On the way back to the Deutschtown Music Festival’s epicenter from the dusty, remote parking lot of Threadbare Cider House (where Bonnie and the Mere Mortals had just shimmered and yeehawed), I stopped back at St. Mary’s Lyceum, where I knew Gator Shakes would be playing a 7pm set in the basement. I was tipped off about the band thanks to an article in the PGH City Paper, and since I had already seen hip-hop, funk, R&B, and countrygaze(?) shows that day, I decided that some earsplitting metal would be just the thing. Even so, my ears were not prepared.

Since I hadn’t actually listened to Gator Shakes’ music before that day, I wasn’t sure if they were a Metallica-style singing band or a lung-shredding, “This vocalist sounds like he’s going to die” band. This was cleared up during soundcheck, when frontman Jake Morgan was testing his mic; “Check…check…check…check CHECK CHYEEEAAAAHHHK!” The intensity only ratcheted up from there.

I didn’t take any pictures (as noted in the intro to the DMF 2019 feature), so here’s an alligator!

I’m not sure if it was the linoleum floors of the St. Mary basement, my position relative to one or more speakers, or what, but Gator Shakes put on the loudest damn show I’ve ever seen. Some of Morgan’s higher-pitched shrieks felt like nails driving into my eardrums; the same was true for guitarist Joshua Bradley’s rapidly-picked, atonal fills and drummer Cody Schillo’s thunderous crash cymbal hits. And it was awesome.
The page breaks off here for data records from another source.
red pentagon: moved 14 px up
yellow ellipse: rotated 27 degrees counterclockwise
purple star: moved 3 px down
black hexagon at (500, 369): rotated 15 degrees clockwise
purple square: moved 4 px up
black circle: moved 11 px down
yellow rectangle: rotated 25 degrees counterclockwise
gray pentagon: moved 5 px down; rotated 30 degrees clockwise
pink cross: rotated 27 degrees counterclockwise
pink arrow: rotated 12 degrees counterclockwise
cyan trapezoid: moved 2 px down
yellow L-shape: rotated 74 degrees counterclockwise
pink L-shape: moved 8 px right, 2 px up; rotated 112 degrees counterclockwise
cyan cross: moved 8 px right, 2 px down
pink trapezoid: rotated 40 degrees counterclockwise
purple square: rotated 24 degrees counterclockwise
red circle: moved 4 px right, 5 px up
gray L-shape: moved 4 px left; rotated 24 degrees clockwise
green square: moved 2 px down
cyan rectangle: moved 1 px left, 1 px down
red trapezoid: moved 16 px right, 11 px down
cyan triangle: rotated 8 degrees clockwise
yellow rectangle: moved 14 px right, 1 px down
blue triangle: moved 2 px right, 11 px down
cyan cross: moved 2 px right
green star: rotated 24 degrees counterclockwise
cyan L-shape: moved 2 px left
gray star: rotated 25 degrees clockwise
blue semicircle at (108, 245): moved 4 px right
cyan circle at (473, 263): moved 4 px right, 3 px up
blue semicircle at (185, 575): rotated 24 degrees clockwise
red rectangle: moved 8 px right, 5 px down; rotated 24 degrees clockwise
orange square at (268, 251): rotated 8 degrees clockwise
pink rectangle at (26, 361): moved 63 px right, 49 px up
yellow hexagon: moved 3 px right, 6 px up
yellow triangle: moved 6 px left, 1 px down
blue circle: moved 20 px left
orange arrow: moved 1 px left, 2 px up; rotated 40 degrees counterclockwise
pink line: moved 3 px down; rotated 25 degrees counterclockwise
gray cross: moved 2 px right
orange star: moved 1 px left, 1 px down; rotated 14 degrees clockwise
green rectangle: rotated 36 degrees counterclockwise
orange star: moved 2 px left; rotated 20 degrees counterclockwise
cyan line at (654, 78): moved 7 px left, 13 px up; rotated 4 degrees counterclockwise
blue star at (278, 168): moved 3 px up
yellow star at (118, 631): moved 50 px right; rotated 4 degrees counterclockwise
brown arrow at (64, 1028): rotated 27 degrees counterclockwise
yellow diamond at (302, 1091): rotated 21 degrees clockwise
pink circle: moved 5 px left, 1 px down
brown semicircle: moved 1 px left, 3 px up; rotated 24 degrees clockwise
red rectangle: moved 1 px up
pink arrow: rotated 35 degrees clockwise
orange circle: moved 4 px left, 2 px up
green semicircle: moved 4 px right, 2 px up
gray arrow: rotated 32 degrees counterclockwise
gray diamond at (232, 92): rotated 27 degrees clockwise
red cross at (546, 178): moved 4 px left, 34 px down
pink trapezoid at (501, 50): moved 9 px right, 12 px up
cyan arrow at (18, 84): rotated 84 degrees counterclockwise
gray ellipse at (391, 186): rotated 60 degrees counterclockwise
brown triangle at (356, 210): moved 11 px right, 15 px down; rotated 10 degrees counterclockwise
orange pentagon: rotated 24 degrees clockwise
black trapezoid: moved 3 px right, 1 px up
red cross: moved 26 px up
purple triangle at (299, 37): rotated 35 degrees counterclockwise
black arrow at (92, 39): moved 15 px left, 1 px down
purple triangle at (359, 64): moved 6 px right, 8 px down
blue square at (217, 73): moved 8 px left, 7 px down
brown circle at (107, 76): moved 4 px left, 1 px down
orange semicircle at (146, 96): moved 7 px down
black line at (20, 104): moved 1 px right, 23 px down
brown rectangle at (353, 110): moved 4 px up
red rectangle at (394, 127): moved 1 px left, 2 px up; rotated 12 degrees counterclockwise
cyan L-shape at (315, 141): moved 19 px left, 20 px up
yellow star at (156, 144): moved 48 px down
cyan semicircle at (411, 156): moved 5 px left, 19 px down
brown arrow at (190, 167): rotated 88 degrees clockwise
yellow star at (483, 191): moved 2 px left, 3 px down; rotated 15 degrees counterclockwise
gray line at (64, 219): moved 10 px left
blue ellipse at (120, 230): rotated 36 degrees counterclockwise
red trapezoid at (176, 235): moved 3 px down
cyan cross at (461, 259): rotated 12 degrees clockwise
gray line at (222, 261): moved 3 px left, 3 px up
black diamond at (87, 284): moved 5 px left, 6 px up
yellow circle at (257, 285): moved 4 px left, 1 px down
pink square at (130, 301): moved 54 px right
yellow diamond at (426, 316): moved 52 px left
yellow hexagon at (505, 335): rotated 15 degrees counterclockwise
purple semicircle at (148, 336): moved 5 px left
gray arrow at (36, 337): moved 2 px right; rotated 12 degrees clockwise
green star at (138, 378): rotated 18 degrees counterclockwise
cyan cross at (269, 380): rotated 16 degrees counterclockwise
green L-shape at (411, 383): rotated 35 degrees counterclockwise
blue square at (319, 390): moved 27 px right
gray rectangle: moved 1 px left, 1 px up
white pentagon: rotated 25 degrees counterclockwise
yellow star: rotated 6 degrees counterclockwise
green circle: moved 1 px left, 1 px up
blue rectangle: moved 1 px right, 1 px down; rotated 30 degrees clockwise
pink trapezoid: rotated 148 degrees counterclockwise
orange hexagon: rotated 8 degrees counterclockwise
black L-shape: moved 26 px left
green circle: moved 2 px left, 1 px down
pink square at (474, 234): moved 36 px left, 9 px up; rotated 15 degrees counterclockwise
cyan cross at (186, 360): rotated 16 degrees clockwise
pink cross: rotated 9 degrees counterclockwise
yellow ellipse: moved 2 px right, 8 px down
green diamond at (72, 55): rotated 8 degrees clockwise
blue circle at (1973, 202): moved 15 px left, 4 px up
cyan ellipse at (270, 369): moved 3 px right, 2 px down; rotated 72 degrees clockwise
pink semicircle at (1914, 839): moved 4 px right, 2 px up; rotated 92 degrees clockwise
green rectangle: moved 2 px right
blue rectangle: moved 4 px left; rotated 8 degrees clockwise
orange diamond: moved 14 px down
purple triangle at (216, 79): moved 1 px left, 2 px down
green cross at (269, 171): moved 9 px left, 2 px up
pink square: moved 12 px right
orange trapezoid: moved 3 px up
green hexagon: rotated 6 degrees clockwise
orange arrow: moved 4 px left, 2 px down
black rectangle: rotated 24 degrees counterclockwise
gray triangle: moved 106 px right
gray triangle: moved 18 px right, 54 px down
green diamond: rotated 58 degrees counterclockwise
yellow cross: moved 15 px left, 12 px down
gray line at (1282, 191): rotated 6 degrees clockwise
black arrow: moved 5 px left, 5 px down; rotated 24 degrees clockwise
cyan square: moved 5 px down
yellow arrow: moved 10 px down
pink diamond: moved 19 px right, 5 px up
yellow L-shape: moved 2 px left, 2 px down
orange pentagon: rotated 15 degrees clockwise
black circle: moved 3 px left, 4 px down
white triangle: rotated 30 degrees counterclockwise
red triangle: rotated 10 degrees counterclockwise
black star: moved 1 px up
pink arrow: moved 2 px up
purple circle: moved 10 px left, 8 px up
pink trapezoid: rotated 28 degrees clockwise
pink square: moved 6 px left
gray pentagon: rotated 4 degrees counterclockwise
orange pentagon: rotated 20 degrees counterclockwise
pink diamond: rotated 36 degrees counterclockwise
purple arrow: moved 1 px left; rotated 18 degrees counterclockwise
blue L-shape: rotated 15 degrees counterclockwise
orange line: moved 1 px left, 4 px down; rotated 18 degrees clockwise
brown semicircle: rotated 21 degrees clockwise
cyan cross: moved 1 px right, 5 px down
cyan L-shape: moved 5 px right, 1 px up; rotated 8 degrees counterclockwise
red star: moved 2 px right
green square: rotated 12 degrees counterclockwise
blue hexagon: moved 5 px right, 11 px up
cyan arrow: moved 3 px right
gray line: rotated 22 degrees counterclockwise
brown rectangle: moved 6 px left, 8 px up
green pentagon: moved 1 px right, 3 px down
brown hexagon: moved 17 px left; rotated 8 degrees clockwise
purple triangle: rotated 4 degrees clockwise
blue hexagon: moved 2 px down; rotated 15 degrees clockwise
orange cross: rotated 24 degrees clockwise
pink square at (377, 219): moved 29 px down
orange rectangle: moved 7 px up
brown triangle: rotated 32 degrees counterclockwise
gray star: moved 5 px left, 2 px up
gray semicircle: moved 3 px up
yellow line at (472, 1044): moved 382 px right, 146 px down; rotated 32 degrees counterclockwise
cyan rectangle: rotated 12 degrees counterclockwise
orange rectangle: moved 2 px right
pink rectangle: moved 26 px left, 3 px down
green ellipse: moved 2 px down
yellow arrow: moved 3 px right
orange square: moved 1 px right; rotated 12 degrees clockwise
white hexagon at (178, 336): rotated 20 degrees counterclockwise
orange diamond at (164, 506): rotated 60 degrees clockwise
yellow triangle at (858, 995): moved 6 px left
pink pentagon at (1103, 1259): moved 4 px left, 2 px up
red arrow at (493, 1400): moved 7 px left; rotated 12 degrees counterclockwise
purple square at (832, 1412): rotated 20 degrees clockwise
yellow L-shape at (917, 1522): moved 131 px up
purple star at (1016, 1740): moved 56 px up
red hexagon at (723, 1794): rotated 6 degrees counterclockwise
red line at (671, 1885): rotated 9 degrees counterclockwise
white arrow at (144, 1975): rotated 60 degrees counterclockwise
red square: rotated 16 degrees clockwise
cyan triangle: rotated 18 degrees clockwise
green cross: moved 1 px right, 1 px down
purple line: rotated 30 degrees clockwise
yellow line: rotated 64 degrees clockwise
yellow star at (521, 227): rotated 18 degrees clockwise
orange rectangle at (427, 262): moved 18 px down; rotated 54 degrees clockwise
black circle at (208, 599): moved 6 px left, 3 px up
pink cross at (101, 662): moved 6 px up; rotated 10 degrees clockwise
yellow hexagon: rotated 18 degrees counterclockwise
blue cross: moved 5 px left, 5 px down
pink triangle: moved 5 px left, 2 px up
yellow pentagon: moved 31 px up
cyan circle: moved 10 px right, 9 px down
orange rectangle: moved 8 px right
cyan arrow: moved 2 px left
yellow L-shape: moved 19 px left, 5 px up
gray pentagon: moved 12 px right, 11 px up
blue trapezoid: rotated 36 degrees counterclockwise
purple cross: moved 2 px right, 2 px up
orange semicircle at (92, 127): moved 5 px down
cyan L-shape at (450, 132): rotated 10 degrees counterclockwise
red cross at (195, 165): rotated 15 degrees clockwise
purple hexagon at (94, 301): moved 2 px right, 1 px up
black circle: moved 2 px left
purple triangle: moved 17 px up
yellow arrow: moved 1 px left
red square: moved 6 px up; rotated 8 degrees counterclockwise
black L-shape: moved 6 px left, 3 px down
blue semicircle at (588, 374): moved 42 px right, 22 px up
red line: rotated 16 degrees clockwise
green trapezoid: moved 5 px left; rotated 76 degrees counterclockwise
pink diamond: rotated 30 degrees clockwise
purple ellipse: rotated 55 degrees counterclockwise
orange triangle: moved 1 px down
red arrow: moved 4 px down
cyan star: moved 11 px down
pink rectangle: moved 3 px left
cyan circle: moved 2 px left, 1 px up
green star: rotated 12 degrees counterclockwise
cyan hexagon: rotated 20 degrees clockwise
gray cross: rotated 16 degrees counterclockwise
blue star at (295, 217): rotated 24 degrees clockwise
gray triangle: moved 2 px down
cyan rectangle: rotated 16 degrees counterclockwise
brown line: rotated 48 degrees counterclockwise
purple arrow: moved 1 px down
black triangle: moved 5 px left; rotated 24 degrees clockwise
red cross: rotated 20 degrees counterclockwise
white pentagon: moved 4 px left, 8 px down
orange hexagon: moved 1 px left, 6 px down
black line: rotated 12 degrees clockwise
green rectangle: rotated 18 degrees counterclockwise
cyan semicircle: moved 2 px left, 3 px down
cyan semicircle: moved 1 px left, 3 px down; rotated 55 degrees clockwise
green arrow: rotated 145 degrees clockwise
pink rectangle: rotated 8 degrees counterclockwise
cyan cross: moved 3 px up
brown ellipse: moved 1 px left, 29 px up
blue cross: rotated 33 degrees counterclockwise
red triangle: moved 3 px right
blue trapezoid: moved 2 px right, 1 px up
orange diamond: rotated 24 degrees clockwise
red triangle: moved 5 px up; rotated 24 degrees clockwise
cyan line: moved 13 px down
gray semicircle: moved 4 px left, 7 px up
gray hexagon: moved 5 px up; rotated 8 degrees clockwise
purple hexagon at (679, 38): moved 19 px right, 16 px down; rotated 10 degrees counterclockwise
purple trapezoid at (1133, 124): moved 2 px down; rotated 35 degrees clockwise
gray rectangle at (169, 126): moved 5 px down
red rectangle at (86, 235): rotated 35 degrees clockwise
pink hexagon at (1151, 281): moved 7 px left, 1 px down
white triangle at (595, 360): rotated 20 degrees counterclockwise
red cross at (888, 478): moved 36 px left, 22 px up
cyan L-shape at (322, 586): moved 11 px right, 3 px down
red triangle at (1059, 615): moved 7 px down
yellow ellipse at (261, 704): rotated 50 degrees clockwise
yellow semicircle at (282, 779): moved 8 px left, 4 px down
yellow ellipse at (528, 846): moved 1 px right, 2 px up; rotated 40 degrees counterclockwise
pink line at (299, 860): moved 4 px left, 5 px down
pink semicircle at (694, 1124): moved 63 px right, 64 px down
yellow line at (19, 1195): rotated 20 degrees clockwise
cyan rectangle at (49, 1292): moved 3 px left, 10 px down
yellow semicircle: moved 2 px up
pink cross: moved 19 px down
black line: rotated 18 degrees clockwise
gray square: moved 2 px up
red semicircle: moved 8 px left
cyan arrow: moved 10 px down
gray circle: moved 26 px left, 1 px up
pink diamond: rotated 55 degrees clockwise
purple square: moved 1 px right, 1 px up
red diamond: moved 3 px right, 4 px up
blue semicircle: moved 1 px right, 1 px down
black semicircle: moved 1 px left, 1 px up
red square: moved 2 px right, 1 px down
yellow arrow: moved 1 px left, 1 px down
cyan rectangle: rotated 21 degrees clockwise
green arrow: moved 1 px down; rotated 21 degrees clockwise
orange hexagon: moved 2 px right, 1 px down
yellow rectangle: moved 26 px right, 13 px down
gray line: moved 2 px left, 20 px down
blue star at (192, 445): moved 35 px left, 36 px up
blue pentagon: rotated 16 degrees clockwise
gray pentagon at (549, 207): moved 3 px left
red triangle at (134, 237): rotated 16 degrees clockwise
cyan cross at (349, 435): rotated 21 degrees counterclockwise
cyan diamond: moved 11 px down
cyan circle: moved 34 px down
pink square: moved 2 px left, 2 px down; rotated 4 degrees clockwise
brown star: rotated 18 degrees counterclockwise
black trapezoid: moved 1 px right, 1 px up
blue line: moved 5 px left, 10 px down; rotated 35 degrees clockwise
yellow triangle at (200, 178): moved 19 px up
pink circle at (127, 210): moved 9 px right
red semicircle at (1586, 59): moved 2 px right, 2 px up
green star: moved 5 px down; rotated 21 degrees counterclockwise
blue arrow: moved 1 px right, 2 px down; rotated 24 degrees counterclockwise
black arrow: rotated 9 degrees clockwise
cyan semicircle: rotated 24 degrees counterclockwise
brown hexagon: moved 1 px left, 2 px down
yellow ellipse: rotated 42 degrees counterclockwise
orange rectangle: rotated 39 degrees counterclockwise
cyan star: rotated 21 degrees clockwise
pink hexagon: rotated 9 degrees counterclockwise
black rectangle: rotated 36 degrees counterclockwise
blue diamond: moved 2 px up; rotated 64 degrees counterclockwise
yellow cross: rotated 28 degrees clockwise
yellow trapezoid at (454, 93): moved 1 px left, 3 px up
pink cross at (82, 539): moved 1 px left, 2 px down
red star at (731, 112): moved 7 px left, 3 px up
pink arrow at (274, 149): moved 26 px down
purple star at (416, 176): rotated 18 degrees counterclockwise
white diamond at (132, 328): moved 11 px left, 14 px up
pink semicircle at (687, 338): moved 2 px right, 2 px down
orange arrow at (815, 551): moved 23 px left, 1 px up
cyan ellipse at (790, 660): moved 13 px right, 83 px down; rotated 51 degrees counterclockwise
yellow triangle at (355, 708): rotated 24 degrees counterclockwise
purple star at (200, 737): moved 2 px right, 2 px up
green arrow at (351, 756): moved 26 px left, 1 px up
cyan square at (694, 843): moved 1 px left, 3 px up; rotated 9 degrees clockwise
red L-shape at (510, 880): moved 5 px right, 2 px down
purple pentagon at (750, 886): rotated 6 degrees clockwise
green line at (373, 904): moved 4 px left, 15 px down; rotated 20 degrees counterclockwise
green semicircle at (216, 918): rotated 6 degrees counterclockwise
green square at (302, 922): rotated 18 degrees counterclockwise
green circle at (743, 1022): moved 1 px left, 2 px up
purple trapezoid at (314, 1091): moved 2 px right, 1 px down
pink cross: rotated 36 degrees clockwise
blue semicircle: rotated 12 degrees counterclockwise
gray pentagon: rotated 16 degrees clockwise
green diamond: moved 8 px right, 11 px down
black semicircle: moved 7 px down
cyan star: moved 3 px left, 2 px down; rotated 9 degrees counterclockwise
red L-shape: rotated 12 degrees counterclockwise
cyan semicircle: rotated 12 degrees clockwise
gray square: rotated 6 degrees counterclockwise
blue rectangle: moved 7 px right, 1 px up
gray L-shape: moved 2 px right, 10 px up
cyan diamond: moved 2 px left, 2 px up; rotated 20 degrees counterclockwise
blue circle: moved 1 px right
It’s not often that I viscerally feel a concert, but that was the case on this fine Saturday evening. My hearing didn’t fully recover until halfway through the week.

Musically, the band is tight, alternating between rapid, hardcore-inspired passages full of knotty riffage and meaty bass (courtesy of Chris Barbour), and chugging, rhythmic breakdowns. You can get a sense of the band’s sound by listening to their first single, “Traitor to the Cause,” released in May. Despite the temporary deafness that resulted from seeing Gator Shakes, I look forward to hearing more from them in the future.